Le magasin du port, construit au milieu du XIXe siècle, s’est vu ajouter un étage au début du XXe siècle. Lors de la restauration du bâtiment en 2000, il lui a été redonné son premier aspect en enlevant cet étage. Il s’agit d’un bon exemple de l'architecture coloniale de la fin du XIXe siècle. Il a été construit en pierres de latérite taillées et en briques avec un remplissage en moellons de basalte en partie enduits.

Le quartier militaire est situé sur le point le plus élevé de l’île et jouxte la mare. Il domine la gorge, le plateau et l’ensemble de la rade, et bénéficie donc d’une position stratégique de premier ordre.

En mai 1854, le secteur est structuré et entouré d’un mur d’enceinte en blocs de latérite taillés. Il s’agissait au départ d’un camp composé de constructions en bois : deux bâtiments principaux orientés nord/sud et six cases perpendiculaires plus petites.
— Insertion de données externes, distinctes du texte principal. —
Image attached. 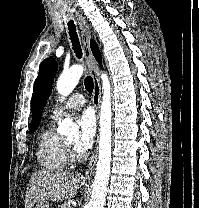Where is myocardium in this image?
I'll use <instances>...</instances> for the list:
<instances>
[{
    "label": "myocardium",
    "instance_id": "myocardium-1",
    "mask_svg": "<svg viewBox=\"0 0 199 208\" xmlns=\"http://www.w3.org/2000/svg\"><path fill=\"white\" fill-rule=\"evenodd\" d=\"M67 147H68L69 156H70L71 161H76L81 158L80 154L77 153V151L75 150L73 145L67 143Z\"/></svg>",
    "mask_w": 199,
    "mask_h": 208
}]
</instances>
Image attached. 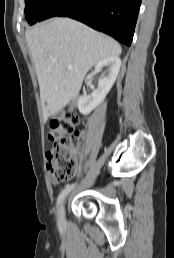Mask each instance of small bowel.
I'll use <instances>...</instances> for the list:
<instances>
[{
  "label": "small bowel",
  "instance_id": "obj_1",
  "mask_svg": "<svg viewBox=\"0 0 174 258\" xmlns=\"http://www.w3.org/2000/svg\"><path fill=\"white\" fill-rule=\"evenodd\" d=\"M52 181H53V183H54V184H56V183H57V181H56L55 179H53Z\"/></svg>",
  "mask_w": 174,
  "mask_h": 258
}]
</instances>
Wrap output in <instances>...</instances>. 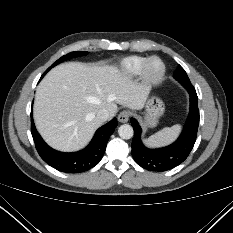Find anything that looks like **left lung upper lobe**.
Returning a JSON list of instances; mask_svg holds the SVG:
<instances>
[{
    "label": "left lung upper lobe",
    "mask_w": 233,
    "mask_h": 233,
    "mask_svg": "<svg viewBox=\"0 0 233 233\" xmlns=\"http://www.w3.org/2000/svg\"><path fill=\"white\" fill-rule=\"evenodd\" d=\"M173 77L177 81H179L184 87H188L192 85L185 70L180 65H178V68L174 72Z\"/></svg>",
    "instance_id": "left-lung-upper-lobe-1"
}]
</instances>
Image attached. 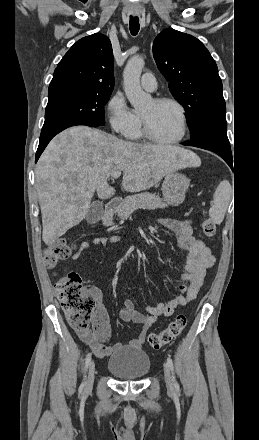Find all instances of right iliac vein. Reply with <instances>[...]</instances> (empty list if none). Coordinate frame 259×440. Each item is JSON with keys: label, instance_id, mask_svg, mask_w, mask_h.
<instances>
[{"label": "right iliac vein", "instance_id": "right-iliac-vein-1", "mask_svg": "<svg viewBox=\"0 0 259 440\" xmlns=\"http://www.w3.org/2000/svg\"><path fill=\"white\" fill-rule=\"evenodd\" d=\"M94 377H95V363L94 361H92L89 365V370H88V377H87V383H86V389L90 390L93 386V382H94Z\"/></svg>", "mask_w": 259, "mask_h": 440}]
</instances>
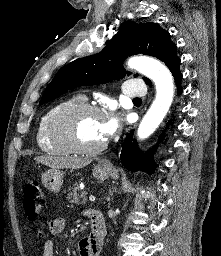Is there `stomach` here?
Segmentation results:
<instances>
[{
  "label": "stomach",
  "instance_id": "stomach-1",
  "mask_svg": "<svg viewBox=\"0 0 221 256\" xmlns=\"http://www.w3.org/2000/svg\"><path fill=\"white\" fill-rule=\"evenodd\" d=\"M114 171L113 168L97 165L93 169V176L98 180H105L108 175L114 173ZM63 177V171L59 169H50L42 175L41 182L49 191L58 192L63 184Z\"/></svg>",
  "mask_w": 221,
  "mask_h": 256
}]
</instances>
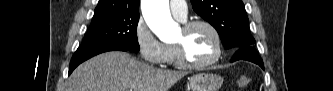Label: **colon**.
I'll list each match as a JSON object with an SVG mask.
<instances>
[{"mask_svg": "<svg viewBox=\"0 0 333 91\" xmlns=\"http://www.w3.org/2000/svg\"><path fill=\"white\" fill-rule=\"evenodd\" d=\"M251 82V79L248 76H241L238 79V86L242 89L246 88Z\"/></svg>", "mask_w": 333, "mask_h": 91, "instance_id": "obj_1", "label": "colon"}]
</instances>
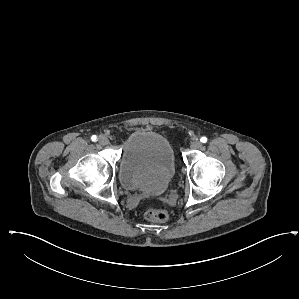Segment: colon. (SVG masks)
<instances>
[{
	"label": "colon",
	"instance_id": "5ec220e1",
	"mask_svg": "<svg viewBox=\"0 0 299 299\" xmlns=\"http://www.w3.org/2000/svg\"><path fill=\"white\" fill-rule=\"evenodd\" d=\"M144 217L155 223H165L169 220V215L166 211L153 208L147 209L144 212Z\"/></svg>",
	"mask_w": 299,
	"mask_h": 299
}]
</instances>
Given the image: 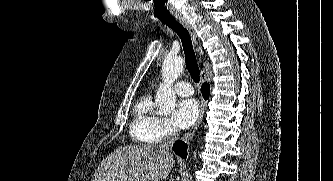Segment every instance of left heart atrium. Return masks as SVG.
<instances>
[{
  "instance_id": "obj_1",
  "label": "left heart atrium",
  "mask_w": 333,
  "mask_h": 181,
  "mask_svg": "<svg viewBox=\"0 0 333 181\" xmlns=\"http://www.w3.org/2000/svg\"><path fill=\"white\" fill-rule=\"evenodd\" d=\"M198 115V102L194 99H183L176 106L173 120L179 128L186 129L196 122Z\"/></svg>"
}]
</instances>
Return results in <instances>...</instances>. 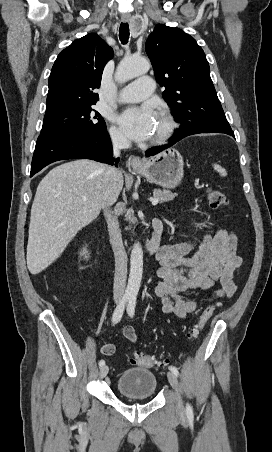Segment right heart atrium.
I'll list each match as a JSON object with an SVG mask.
<instances>
[{
	"mask_svg": "<svg viewBox=\"0 0 272 452\" xmlns=\"http://www.w3.org/2000/svg\"><path fill=\"white\" fill-rule=\"evenodd\" d=\"M112 142L118 146H124L127 144V138L125 134L119 128L112 126L109 130Z\"/></svg>",
	"mask_w": 272,
	"mask_h": 452,
	"instance_id": "right-heart-atrium-1",
	"label": "right heart atrium"
}]
</instances>
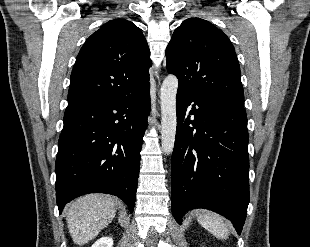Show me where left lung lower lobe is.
<instances>
[{
  "label": "left lung lower lobe",
  "mask_w": 310,
  "mask_h": 247,
  "mask_svg": "<svg viewBox=\"0 0 310 247\" xmlns=\"http://www.w3.org/2000/svg\"><path fill=\"white\" fill-rule=\"evenodd\" d=\"M191 102L192 110L188 112ZM172 155V213L181 224L195 208L215 211L243 228L249 203L245 109L179 89ZM194 115V119H190Z\"/></svg>",
  "instance_id": "left-lung-lower-lobe-1"
}]
</instances>
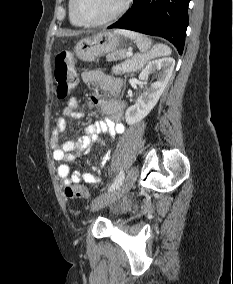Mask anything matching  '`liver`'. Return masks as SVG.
I'll use <instances>...</instances> for the list:
<instances>
[{"instance_id": "1", "label": "liver", "mask_w": 233, "mask_h": 284, "mask_svg": "<svg viewBox=\"0 0 233 284\" xmlns=\"http://www.w3.org/2000/svg\"><path fill=\"white\" fill-rule=\"evenodd\" d=\"M80 32H63L60 34V36H74L78 35Z\"/></svg>"}]
</instances>
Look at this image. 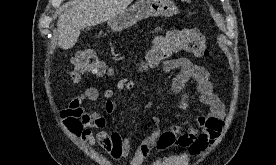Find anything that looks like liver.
Here are the masks:
<instances>
[{
  "mask_svg": "<svg viewBox=\"0 0 276 165\" xmlns=\"http://www.w3.org/2000/svg\"><path fill=\"white\" fill-rule=\"evenodd\" d=\"M133 0H82L59 16L55 38L64 50L72 48L81 30L110 21Z\"/></svg>",
  "mask_w": 276,
  "mask_h": 165,
  "instance_id": "1",
  "label": "liver"
}]
</instances>
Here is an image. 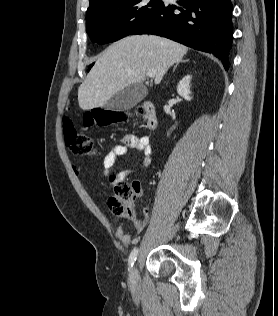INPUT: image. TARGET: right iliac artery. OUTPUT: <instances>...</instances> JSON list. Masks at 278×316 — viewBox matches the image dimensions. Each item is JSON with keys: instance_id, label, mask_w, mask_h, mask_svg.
<instances>
[{"instance_id": "1", "label": "right iliac artery", "mask_w": 278, "mask_h": 316, "mask_svg": "<svg viewBox=\"0 0 278 316\" xmlns=\"http://www.w3.org/2000/svg\"><path fill=\"white\" fill-rule=\"evenodd\" d=\"M137 254H138V249L134 248V250L131 252V254L129 256V260H128L129 266H133L134 262L137 259Z\"/></svg>"}]
</instances>
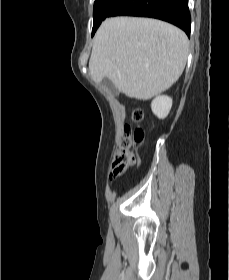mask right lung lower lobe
Segmentation results:
<instances>
[{"mask_svg":"<svg viewBox=\"0 0 229 280\" xmlns=\"http://www.w3.org/2000/svg\"><path fill=\"white\" fill-rule=\"evenodd\" d=\"M116 15L161 19L181 28L190 36L188 0H116L106 17Z\"/></svg>","mask_w":229,"mask_h":280,"instance_id":"1","label":"right lung lower lobe"}]
</instances>
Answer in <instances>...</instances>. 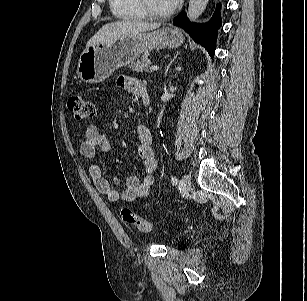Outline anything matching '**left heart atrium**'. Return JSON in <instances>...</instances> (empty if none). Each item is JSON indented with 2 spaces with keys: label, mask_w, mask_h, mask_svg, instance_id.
Segmentation results:
<instances>
[{
  "label": "left heart atrium",
  "mask_w": 307,
  "mask_h": 301,
  "mask_svg": "<svg viewBox=\"0 0 307 301\" xmlns=\"http://www.w3.org/2000/svg\"><path fill=\"white\" fill-rule=\"evenodd\" d=\"M172 7H176L180 0H168Z\"/></svg>",
  "instance_id": "left-heart-atrium-1"
}]
</instances>
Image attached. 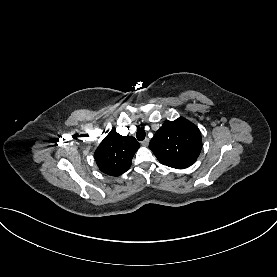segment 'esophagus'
<instances>
[{"label": "esophagus", "mask_w": 277, "mask_h": 277, "mask_svg": "<svg viewBox=\"0 0 277 277\" xmlns=\"http://www.w3.org/2000/svg\"><path fill=\"white\" fill-rule=\"evenodd\" d=\"M141 145L144 146V147H147V146L149 145V139L146 138L145 140H143V141L141 142Z\"/></svg>", "instance_id": "1"}]
</instances>
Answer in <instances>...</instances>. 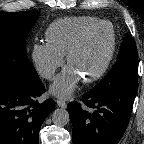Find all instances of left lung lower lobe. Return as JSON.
<instances>
[{"mask_svg": "<svg viewBox=\"0 0 144 144\" xmlns=\"http://www.w3.org/2000/svg\"><path fill=\"white\" fill-rule=\"evenodd\" d=\"M137 88L138 84L111 90L92 88L82 96V103H69L73 143L117 144L129 123Z\"/></svg>", "mask_w": 144, "mask_h": 144, "instance_id": "left-lung-lower-lobe-1", "label": "left lung lower lobe"}]
</instances>
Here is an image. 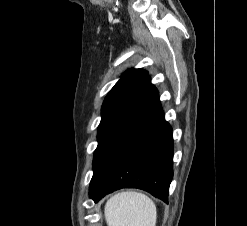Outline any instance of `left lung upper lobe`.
Wrapping results in <instances>:
<instances>
[{"mask_svg":"<svg viewBox=\"0 0 247 226\" xmlns=\"http://www.w3.org/2000/svg\"><path fill=\"white\" fill-rule=\"evenodd\" d=\"M147 72L142 69H131L123 74L106 96L102 105V118L98 127V135L120 109L138 85L145 79Z\"/></svg>","mask_w":247,"mask_h":226,"instance_id":"1","label":"left lung upper lobe"}]
</instances>
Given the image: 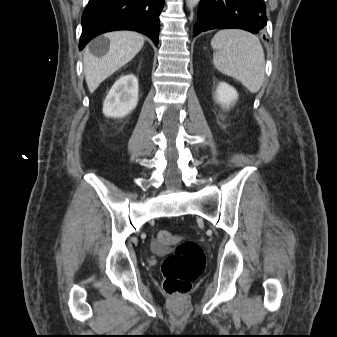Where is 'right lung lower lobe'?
<instances>
[{
	"label": "right lung lower lobe",
	"instance_id": "obj_1",
	"mask_svg": "<svg viewBox=\"0 0 337 337\" xmlns=\"http://www.w3.org/2000/svg\"><path fill=\"white\" fill-rule=\"evenodd\" d=\"M164 0H89L82 15L79 49L95 36L114 30H133L158 45L159 15Z\"/></svg>",
	"mask_w": 337,
	"mask_h": 337
}]
</instances>
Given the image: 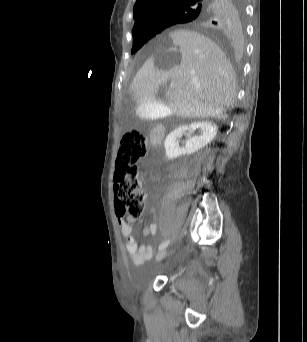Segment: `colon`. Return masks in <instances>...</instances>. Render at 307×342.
I'll return each instance as SVG.
<instances>
[{
	"instance_id": "1",
	"label": "colon",
	"mask_w": 307,
	"mask_h": 342,
	"mask_svg": "<svg viewBox=\"0 0 307 342\" xmlns=\"http://www.w3.org/2000/svg\"><path fill=\"white\" fill-rule=\"evenodd\" d=\"M147 138L136 130L127 131L119 145L114 183L115 206L121 215L138 220L144 212L147 195L138 181L137 164L143 158Z\"/></svg>"
}]
</instances>
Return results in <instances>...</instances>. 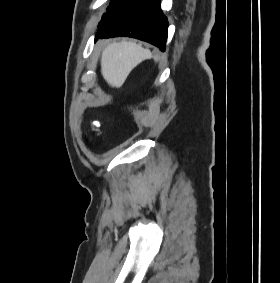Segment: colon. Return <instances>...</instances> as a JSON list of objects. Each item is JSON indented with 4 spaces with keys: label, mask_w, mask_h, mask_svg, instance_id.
Returning a JSON list of instances; mask_svg holds the SVG:
<instances>
[{
    "label": "colon",
    "mask_w": 280,
    "mask_h": 283,
    "mask_svg": "<svg viewBox=\"0 0 280 283\" xmlns=\"http://www.w3.org/2000/svg\"><path fill=\"white\" fill-rule=\"evenodd\" d=\"M93 124H94V126H96V127H100V126H101V123H100L99 121H95Z\"/></svg>",
    "instance_id": "5ec220e1"
}]
</instances>
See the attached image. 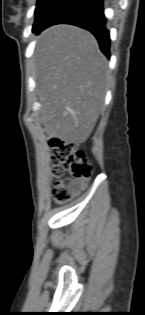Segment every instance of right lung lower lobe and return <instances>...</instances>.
I'll list each match as a JSON object with an SVG mask.
<instances>
[{
  "instance_id": "98d812e1",
  "label": "right lung lower lobe",
  "mask_w": 145,
  "mask_h": 315,
  "mask_svg": "<svg viewBox=\"0 0 145 315\" xmlns=\"http://www.w3.org/2000/svg\"><path fill=\"white\" fill-rule=\"evenodd\" d=\"M72 24L89 30L97 38L101 51L110 57V34L105 27L103 0H66L38 31L55 24Z\"/></svg>"
}]
</instances>
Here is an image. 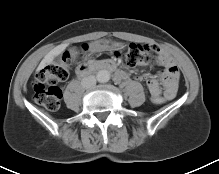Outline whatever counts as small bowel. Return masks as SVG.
<instances>
[{
	"instance_id": "small-bowel-1",
	"label": "small bowel",
	"mask_w": 219,
	"mask_h": 174,
	"mask_svg": "<svg viewBox=\"0 0 219 174\" xmlns=\"http://www.w3.org/2000/svg\"><path fill=\"white\" fill-rule=\"evenodd\" d=\"M157 54V62L163 67L161 71V76L163 78L164 84H158L155 79H150L147 75H143L141 79L146 81V91L150 95L155 96H167L169 99H173L177 92L179 71L175 65L171 56L159 46L153 45L150 47ZM127 77V73L119 70L114 79L119 82Z\"/></svg>"
}]
</instances>
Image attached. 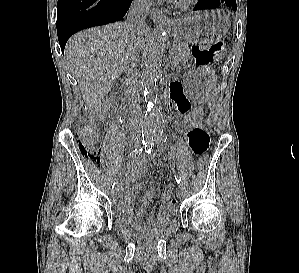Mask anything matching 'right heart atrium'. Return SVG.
<instances>
[{
  "label": "right heart atrium",
  "instance_id": "obj_1",
  "mask_svg": "<svg viewBox=\"0 0 299 273\" xmlns=\"http://www.w3.org/2000/svg\"><path fill=\"white\" fill-rule=\"evenodd\" d=\"M141 4H147L149 0H138Z\"/></svg>",
  "mask_w": 299,
  "mask_h": 273
}]
</instances>
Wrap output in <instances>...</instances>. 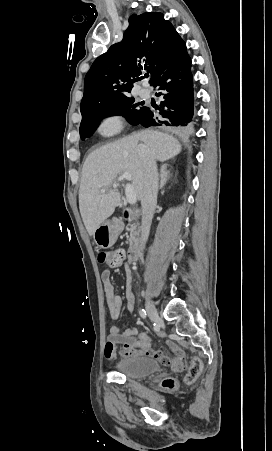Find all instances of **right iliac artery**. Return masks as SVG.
I'll list each match as a JSON object with an SVG mask.
<instances>
[{
	"mask_svg": "<svg viewBox=\"0 0 272 451\" xmlns=\"http://www.w3.org/2000/svg\"><path fill=\"white\" fill-rule=\"evenodd\" d=\"M139 314H140V316H141L143 319H146L147 313H146V311H145L144 309H141V310L139 311Z\"/></svg>",
	"mask_w": 272,
	"mask_h": 451,
	"instance_id": "obj_1",
	"label": "right iliac artery"
}]
</instances>
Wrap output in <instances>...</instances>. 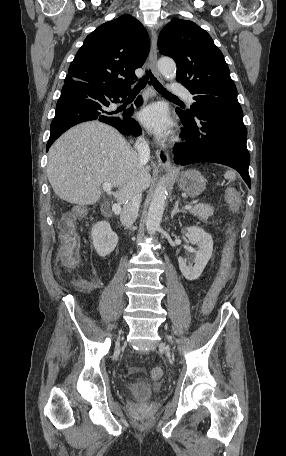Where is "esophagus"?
Masks as SVG:
<instances>
[{"label": "esophagus", "mask_w": 286, "mask_h": 456, "mask_svg": "<svg viewBox=\"0 0 286 456\" xmlns=\"http://www.w3.org/2000/svg\"><path fill=\"white\" fill-rule=\"evenodd\" d=\"M150 67L153 74L161 79V75L157 69V35L154 30H152V39H151V49L149 53ZM156 156L159 164L166 169L167 171H175V168L171 165L168 152L163 148H157Z\"/></svg>", "instance_id": "1"}]
</instances>
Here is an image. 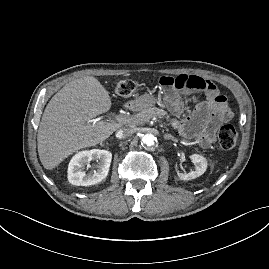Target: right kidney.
<instances>
[{
    "label": "right kidney",
    "mask_w": 269,
    "mask_h": 269,
    "mask_svg": "<svg viewBox=\"0 0 269 269\" xmlns=\"http://www.w3.org/2000/svg\"><path fill=\"white\" fill-rule=\"evenodd\" d=\"M111 160L112 154L107 150L92 149L78 152L69 163L68 180L78 186L97 184L107 177ZM91 161L97 162L93 165L94 171L86 173V165L88 169Z\"/></svg>",
    "instance_id": "1"
}]
</instances>
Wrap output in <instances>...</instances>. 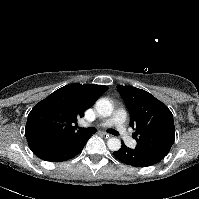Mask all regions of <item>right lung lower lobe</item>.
<instances>
[{
    "instance_id": "right-lung-lower-lobe-1",
    "label": "right lung lower lobe",
    "mask_w": 199,
    "mask_h": 199,
    "mask_svg": "<svg viewBox=\"0 0 199 199\" xmlns=\"http://www.w3.org/2000/svg\"><path fill=\"white\" fill-rule=\"evenodd\" d=\"M91 136L90 134L82 133L60 143L39 145L30 149L42 160L50 162L65 161L79 154Z\"/></svg>"
}]
</instances>
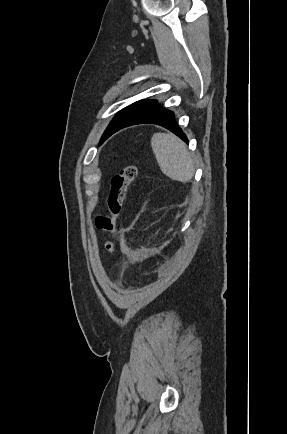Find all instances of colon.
<instances>
[{
  "label": "colon",
  "instance_id": "5ec220e1",
  "mask_svg": "<svg viewBox=\"0 0 287 434\" xmlns=\"http://www.w3.org/2000/svg\"><path fill=\"white\" fill-rule=\"evenodd\" d=\"M137 174V167L132 163H127L119 173L112 177L105 200V211L99 213L95 218L96 227L103 234L102 248L108 254L113 250L111 237L114 232L115 219L121 213L128 189Z\"/></svg>",
  "mask_w": 287,
  "mask_h": 434
}]
</instances>
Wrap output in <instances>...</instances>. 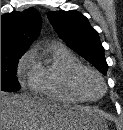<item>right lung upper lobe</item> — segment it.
Here are the masks:
<instances>
[{
  "label": "right lung upper lobe",
  "instance_id": "obj_1",
  "mask_svg": "<svg viewBox=\"0 0 123 130\" xmlns=\"http://www.w3.org/2000/svg\"><path fill=\"white\" fill-rule=\"evenodd\" d=\"M41 30V16L35 8L1 16V55L25 53Z\"/></svg>",
  "mask_w": 123,
  "mask_h": 130
}]
</instances>
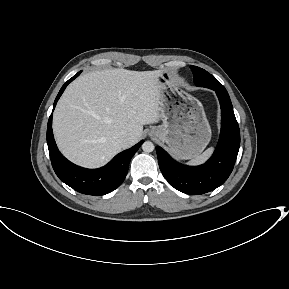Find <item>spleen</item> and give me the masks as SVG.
Segmentation results:
<instances>
[{
  "label": "spleen",
  "instance_id": "obj_1",
  "mask_svg": "<svg viewBox=\"0 0 289 289\" xmlns=\"http://www.w3.org/2000/svg\"><path fill=\"white\" fill-rule=\"evenodd\" d=\"M213 148L207 149L203 154L197 156L196 158L192 159L191 161L188 162L190 165H200L204 163L212 154Z\"/></svg>",
  "mask_w": 289,
  "mask_h": 289
}]
</instances>
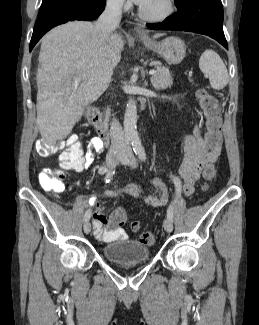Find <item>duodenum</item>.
<instances>
[{
  "mask_svg": "<svg viewBox=\"0 0 259 325\" xmlns=\"http://www.w3.org/2000/svg\"><path fill=\"white\" fill-rule=\"evenodd\" d=\"M87 117L90 124L96 129L98 133V137L104 143V145H108L110 141V135L103 124L100 110L97 106H91L87 112Z\"/></svg>",
  "mask_w": 259,
  "mask_h": 325,
  "instance_id": "410a0bca",
  "label": "duodenum"
}]
</instances>
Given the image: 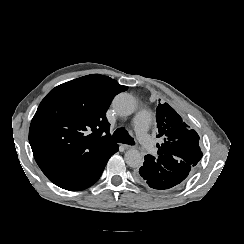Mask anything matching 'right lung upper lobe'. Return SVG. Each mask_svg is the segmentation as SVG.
Here are the masks:
<instances>
[{"label": "right lung upper lobe", "mask_w": 244, "mask_h": 244, "mask_svg": "<svg viewBox=\"0 0 244 244\" xmlns=\"http://www.w3.org/2000/svg\"><path fill=\"white\" fill-rule=\"evenodd\" d=\"M127 89L110 77L91 74L47 94L29 130L34 158L44 174L116 144L105 113L113 97Z\"/></svg>", "instance_id": "obj_1"}]
</instances>
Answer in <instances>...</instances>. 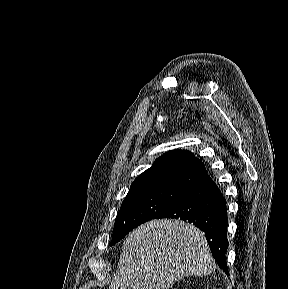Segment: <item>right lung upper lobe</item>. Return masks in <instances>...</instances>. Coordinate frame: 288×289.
I'll return each instance as SVG.
<instances>
[{
	"label": "right lung upper lobe",
	"mask_w": 288,
	"mask_h": 289,
	"mask_svg": "<svg viewBox=\"0 0 288 289\" xmlns=\"http://www.w3.org/2000/svg\"><path fill=\"white\" fill-rule=\"evenodd\" d=\"M205 175L201 160L186 150H174L156 159L154 165L140 174L131 184V191L171 187L188 190Z\"/></svg>",
	"instance_id": "obj_1"
}]
</instances>
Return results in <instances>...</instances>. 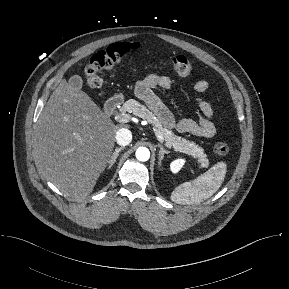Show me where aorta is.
Here are the masks:
<instances>
[{"instance_id":"762f6f07","label":"aorta","mask_w":289,"mask_h":289,"mask_svg":"<svg viewBox=\"0 0 289 289\" xmlns=\"http://www.w3.org/2000/svg\"><path fill=\"white\" fill-rule=\"evenodd\" d=\"M136 158L139 160V161H147L149 158H150V151L148 148L146 147H139L137 150H136Z\"/></svg>"}]
</instances>
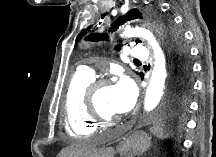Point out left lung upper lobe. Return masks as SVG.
I'll list each match as a JSON object with an SVG mask.
<instances>
[{"label":"left lung upper lobe","instance_id":"obj_1","mask_svg":"<svg viewBox=\"0 0 216 157\" xmlns=\"http://www.w3.org/2000/svg\"><path fill=\"white\" fill-rule=\"evenodd\" d=\"M143 18L147 20L163 38L170 65L169 85L172 80V75L182 84L189 81L191 64L189 61V51L184 42L183 35L174 27L172 21L163 17L158 10L149 9L144 13H141L138 9H131L125 15L119 16L112 23L109 32L116 31L120 26L128 21ZM107 38V33H94L86 37V40L99 41L106 40ZM139 42L141 41L136 40V43ZM120 48L121 45L115 47L117 51H119Z\"/></svg>","mask_w":216,"mask_h":157}]
</instances>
La “mare au caïman” a été aménagée en 1853 pour accueillir l’eau de pluie et par la même occasion extraire des pierres pour les constructions. A cet endroit existait déjà un "lac", visible sur un plan de 1852. Cette eau était utilisée comme eau de lavage. La mare peut contenir jusqu'à cinq mille mètres cubes d'eau, mais est rarement pleine. Pour la consommation, l’eau de pluie était recueillie par les toitures.

L’auberge-restaurant actuelle se trouve dans l’ancienne caserne, construite en 1895 et 1898 pour remplacer la demi-douzaine de bâtiments en bois qui occupait la citadelle jusque-là. La caserne était accompagnée d’un certain nombre de dépendances et d’une poudrière.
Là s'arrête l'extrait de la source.